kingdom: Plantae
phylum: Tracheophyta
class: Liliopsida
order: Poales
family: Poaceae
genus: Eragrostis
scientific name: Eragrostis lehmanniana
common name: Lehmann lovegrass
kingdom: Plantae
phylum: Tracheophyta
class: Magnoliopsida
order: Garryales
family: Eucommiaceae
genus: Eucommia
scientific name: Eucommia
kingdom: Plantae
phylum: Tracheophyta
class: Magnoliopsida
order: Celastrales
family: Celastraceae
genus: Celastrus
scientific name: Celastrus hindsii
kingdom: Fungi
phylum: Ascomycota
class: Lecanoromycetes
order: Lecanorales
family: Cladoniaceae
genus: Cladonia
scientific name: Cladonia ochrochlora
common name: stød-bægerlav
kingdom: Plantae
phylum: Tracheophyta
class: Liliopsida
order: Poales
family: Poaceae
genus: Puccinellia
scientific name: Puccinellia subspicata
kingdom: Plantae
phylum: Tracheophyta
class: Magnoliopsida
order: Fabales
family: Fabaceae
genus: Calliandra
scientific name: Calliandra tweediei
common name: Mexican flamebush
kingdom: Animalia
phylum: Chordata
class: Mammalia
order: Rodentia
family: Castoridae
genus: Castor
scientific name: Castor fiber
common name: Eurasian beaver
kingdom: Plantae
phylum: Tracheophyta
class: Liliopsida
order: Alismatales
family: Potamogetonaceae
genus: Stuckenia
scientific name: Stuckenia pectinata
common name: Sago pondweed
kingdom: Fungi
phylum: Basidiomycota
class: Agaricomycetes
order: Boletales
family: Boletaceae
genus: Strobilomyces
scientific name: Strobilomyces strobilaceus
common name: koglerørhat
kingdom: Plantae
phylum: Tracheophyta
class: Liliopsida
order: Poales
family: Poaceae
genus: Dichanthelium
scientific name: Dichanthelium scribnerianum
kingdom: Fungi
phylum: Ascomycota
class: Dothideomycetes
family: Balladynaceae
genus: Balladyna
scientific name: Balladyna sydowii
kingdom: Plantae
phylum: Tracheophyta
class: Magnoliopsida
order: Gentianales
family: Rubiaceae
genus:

● ● ● ●

**EXERCISE BRIEF**
How many of the lines above contain the string "common", with case counting? Reply with only the number.

**RESULT OF THE TASK**
6